My mother’s name is Bertha, and she’s always hated it, even though she was named after her mother. She complained that she was the one of the three girls (her older sister was Gretchen, her younger Rita) who “got stuck” with that name.
Thank goodness for nicknames.
I don’t know who first started calling her “Babe”—her mother or her older sister or brother—but it stuck—with three of her five siblings.
My mother was the third child. That put her right in the middle of six. Not old enough to have the freedoms of the first two, but old enough to watch over and take care of the younger ones. She often told me how she was just a child herself but had to take responsibility for her youngest brother and sister.
My mother’s parents came from Germany. My grandfather owned a German delicatessen in Manhattan, and my grandmother, besides having six children, helped to make foods to sell and helped out in the store.
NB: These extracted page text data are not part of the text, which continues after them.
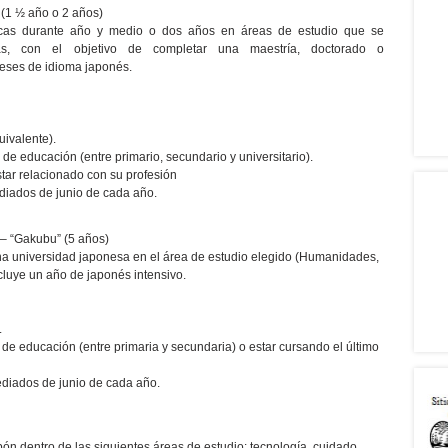
(1 ½ año o 2 años)
micas durante año y medio o dos años en áreas de estudio que se
sas, con el objetivo de completar una maestría, doctorado o
meses de idioma japonés.
uivalente).
e educación (entre primario, secundario y universitario).
star relacionado con su profesión
iados de junio de cada año.
– “Gakubu” (5 años)
una universidad japonesa en el área de estudio elegido (Humanidades,
cluye un año de japonés intensivo.
.
e educación (entre primaria y secundaria) o estar cursando el último
diados de junio de cada año.
apón dentro de las siguientes áreas de estudio: tecnología, cuidado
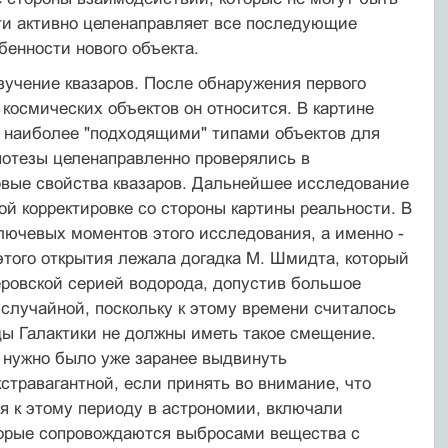
ти активно целенаправляет все последующие
енности нового объекта.
учение квазаров. После обнаружения первого
у космических объектов он относится. В картине
, наиболее "подходящими" типами объектов для
потезы целенаправленно проверялись в
рвые свойства квазаров. Дальнейшее исследование
й корректировке со стороны картины реальности. В
лючевых моментов этого исследования, а именно -
этого открытия лежала догадка М. Шмидта, который
еровской серией водорода, допустив большое
 случайной, поскольку к этому времени считалось
ды Галактики не должны иметь такое смещение.
, нужно было уже заранее выдвинуть
кстравагантной, если принять во внимание, что
я к этому периоду в астрономии, включали
торые сопровождаются выбросами вещества с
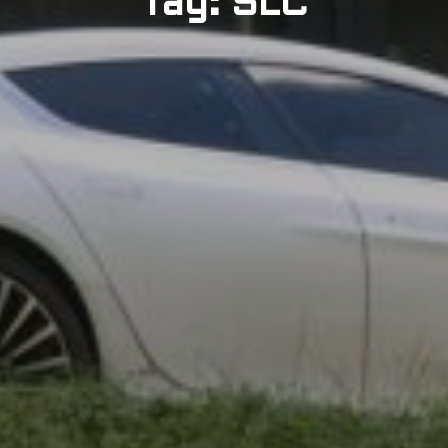
Tag: SLC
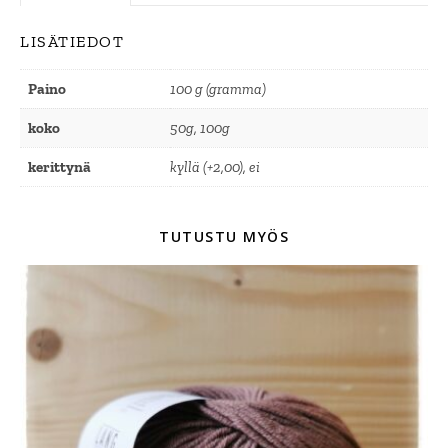
LISÄTIEDOT
Paino
100 g (gramma)
koko
50g, 100g
kerittynä
kyllä (+2,00), ei
TUTUSTU MYÖS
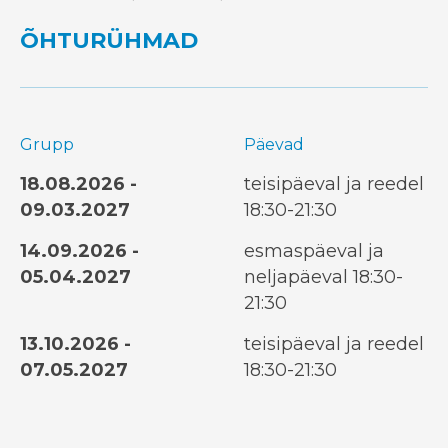
ÕHTURÜHMAD
Grupp
Päevad
18.08.2026 -
teisipäeval ja reedel
09.03.2027
18:30-21:30
14.09.2026 -
esmaspäeval ja
05.04.2027
neljapäeval 18:30-
21:30
13.10.2026 -
teisipäeval ja reedel
07.05.2027
18:30-21:30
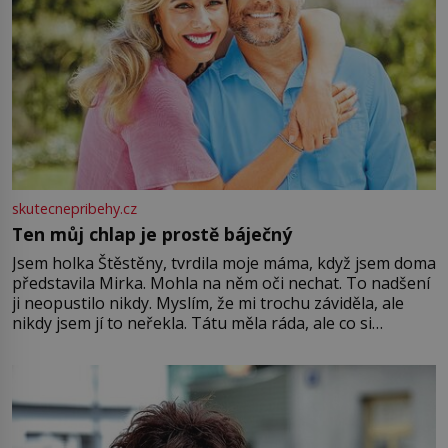
skutecnepribehy.cz
Ten můj chlap je prostě báječný
Jsem holka Štěstěny, tvrdila moje máma, když jsem doma
představila Mirka. Mohla na něm oči nechat. To nadšení
ji neopustilo nikdy. Myslím, že mi trochu záviděla, ale
nikdy jsem jí to neřekla. Tátu měla ráda, ale co si
pamatuji, tak jsme s Mirkem byli zamilovaní mnohem víc.
Jsme spolu moc rádi Tehdy byla jiná doba, když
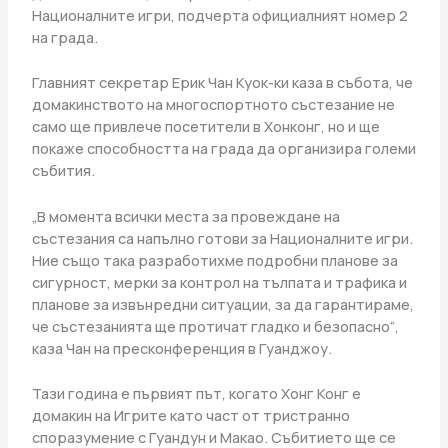
Националните игри, подчерта официалният номер 2
на града.
Главният секретар Ерик Чан Куок-ки каза в събота, че
домакинството на многоспортното състезание не
само ще привлече посетители в Хонконг, но и ще
покаже способността на града да организира големи
събития.
„В момента всички места за провеждане на
състезания са напълно готови за Националните игри.
Ние също така разработихме подробни планове за
сигурност, мерки за контрол на тълпата и трафика и
планове за извънредни ситуации, за да гарантираме,
че състезанията ще протичат гладко и безопасно“,
каза Чан на пресконференция в Гуанджоу.
Тази година е първият път, когато Хонг Конг е
домакин на Игрите като част от тристранно
споразумение с Гуандун и Макао. Събитието ще се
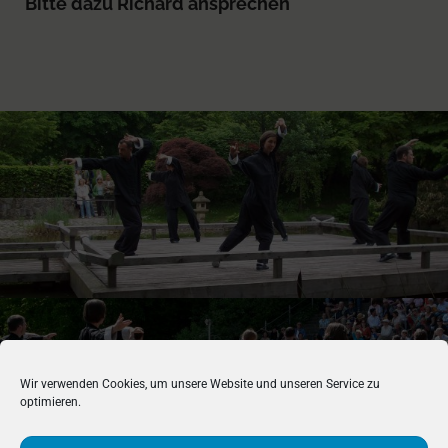
Bitte dazu Richard ansprechen
Wir verwenden Cookies, um unsere Website und unseren Service zu
optimieren.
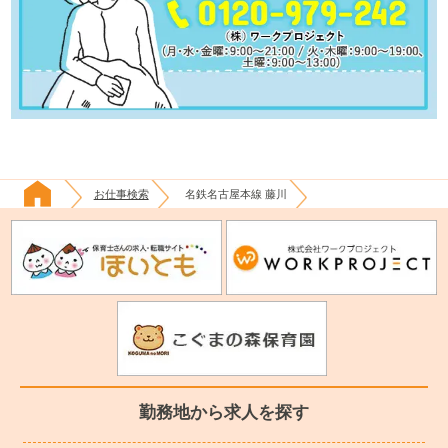
お仕事検索
名鉄名古屋本線 藤川
勤務地から求人を探す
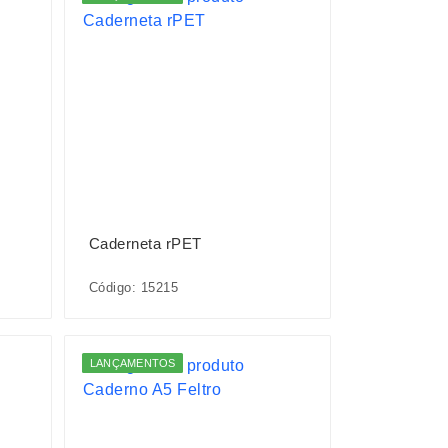
Caderneta rPET
Código: 15215
LANÇAMENTOS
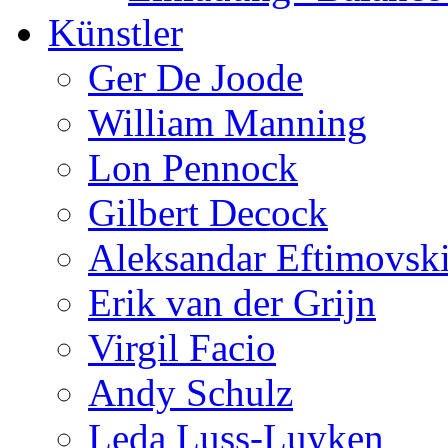
Künstler
Ger De Joode
William Manning
Lon Pennock
Gilbert Decock
Aleksandar Eftimovsk
Erik van der Grijn
Virgil Facio
Andy Schulz
Leda Luss-Luyken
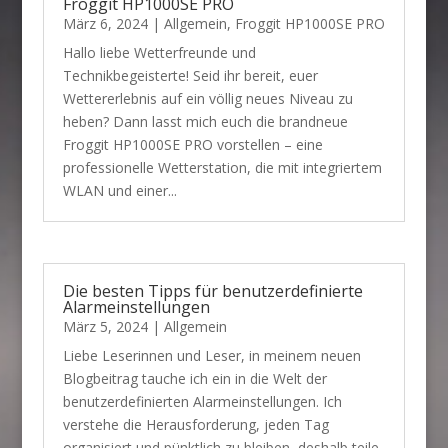
Froggit HP1000SE PRO
März 6, 2024
|
Allgemein
,
Froggit HP1000SE PRO
Hallo liebe Wetterfreunde und
Technikbegeisterte! Seid ihr bereit, euer
Wettererlebnis auf ein völlig neues Niveau zu
heben? Dann lasst mich euch die brandneue
Froggit HP1000SE PRO vorstellen – eine
professionelle Wetterstation, die mit integriertem
WLAN und einer...
Die besten Tipps für benutzerdefinierte
Alarmeinstellungen
März 5, 2024
|
Allgemein
Liebe Leserinnen und Leser, in meinem neuen
Blogbeitrag tauche ich ein in die Welt der
benutzerdefinierten Alarmeinstellungen. Ich
verstehe die Herausforderung, jeden Tag
organisiert und pünktlich zu bleiben, deshalb teile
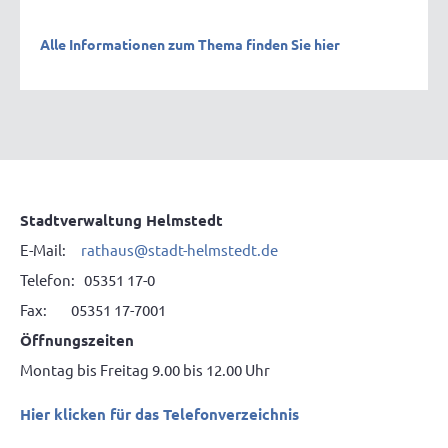
Alle Informationen zum Thema finden Sie hier
Stadtverwaltung Helmstedt
E-Mail:
rathaus@stadt-helmstedt.de
Telefon: 05351 17-0
Fax: 05351 17-7001
Öffnungszeiten
Montag bis Freitag 9.00 bis 12.00 Uhr
Hier klicken für das Telefonverzeichnis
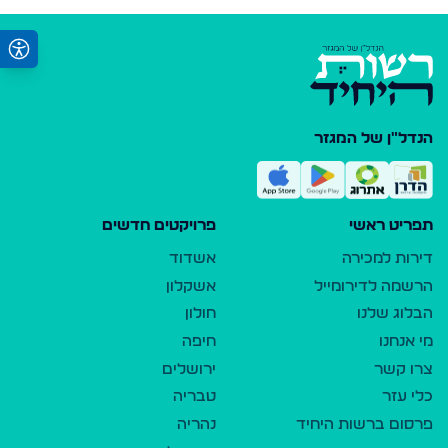
הנדל"ן של המגזר
תפריט ראשי
פרויקטים חדשים
דירות למכירה
אשדוד
הרשמה לדירומייל
אשקלון
הבלוג שלנו
חולון
מי אנחנו
חיפה
צרו קשר
ירושלים
כלי עזר
טבריה
פרסום ברשות היחיד
נהריה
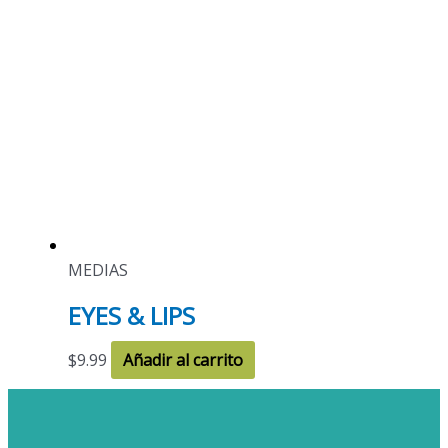
MEDIAS
EYES & LIPS
$
9.99
Añadir al carrito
In those days, if you were an older child, you looked out for the younger ones. Maybe that’s what made my mother such a worrier. She was six years old and walking her baby brother in his carriage. One time she was out with her youngest sister (who always had a touch of the devil in her) when her sister threw herself on the ground in a tantrum. A woman walking by scowled at my mother and said, “What are you doing to that child?”
My mother’s oldest sister and brother and even her youngest brother called her Babe throughout her life. To their children she was “Aunt Babe” and remains so today to her last surviving sister-in-law and her children. And though it may seem strange to call a ninety-nine-year-old woman Babe, it still seems fitting for my mom. She always was and still is a Babe.